Content starts

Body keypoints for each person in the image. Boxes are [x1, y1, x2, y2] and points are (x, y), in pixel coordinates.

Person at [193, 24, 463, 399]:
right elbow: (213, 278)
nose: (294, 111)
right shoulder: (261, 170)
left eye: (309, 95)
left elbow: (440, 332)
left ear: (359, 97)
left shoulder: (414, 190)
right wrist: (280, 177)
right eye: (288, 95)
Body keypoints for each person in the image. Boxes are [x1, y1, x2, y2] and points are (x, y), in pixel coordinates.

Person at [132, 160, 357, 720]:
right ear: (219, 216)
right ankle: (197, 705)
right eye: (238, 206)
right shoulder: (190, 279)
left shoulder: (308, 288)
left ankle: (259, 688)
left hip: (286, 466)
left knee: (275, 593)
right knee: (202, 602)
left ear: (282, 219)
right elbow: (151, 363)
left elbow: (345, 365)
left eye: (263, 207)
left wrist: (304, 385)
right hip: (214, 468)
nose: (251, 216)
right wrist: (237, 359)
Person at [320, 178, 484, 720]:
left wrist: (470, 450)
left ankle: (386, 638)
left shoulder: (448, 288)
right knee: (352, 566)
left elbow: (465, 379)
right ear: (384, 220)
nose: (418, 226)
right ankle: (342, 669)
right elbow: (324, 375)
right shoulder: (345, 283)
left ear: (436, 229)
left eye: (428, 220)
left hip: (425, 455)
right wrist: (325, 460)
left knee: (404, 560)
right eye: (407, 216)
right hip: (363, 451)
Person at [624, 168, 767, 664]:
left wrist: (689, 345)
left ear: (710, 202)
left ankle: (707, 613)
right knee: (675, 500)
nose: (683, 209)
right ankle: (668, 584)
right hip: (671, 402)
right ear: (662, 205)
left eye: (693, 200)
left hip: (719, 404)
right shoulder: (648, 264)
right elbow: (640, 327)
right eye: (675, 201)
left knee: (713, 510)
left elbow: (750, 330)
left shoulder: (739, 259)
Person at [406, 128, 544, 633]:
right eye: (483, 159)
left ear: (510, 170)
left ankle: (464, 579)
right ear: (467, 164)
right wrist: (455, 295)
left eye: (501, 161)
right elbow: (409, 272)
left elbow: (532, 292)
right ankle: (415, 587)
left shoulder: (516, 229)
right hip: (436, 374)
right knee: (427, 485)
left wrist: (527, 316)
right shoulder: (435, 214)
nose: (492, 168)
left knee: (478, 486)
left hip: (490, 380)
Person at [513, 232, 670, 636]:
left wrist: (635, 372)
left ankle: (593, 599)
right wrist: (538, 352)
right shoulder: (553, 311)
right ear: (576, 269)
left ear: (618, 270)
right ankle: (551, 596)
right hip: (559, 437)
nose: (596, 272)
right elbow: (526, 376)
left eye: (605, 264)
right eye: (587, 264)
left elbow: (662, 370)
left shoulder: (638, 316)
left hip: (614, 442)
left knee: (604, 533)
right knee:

Content ends

Write out exactly, please, the lines beginning at the start of the material and ending with the line that holds "left elbow: (440, 332)", both included.

Body keypoints for each person in the image. Boxes are [x1, y1, x2, y2] and points are (x, y), in pixel coordinates.

Person at [193, 24, 463, 399]:
right elbow: (213, 278)
nose: (294, 111)
right shoulder: (261, 170)
left eye: (309, 95)
left elbow: (440, 332)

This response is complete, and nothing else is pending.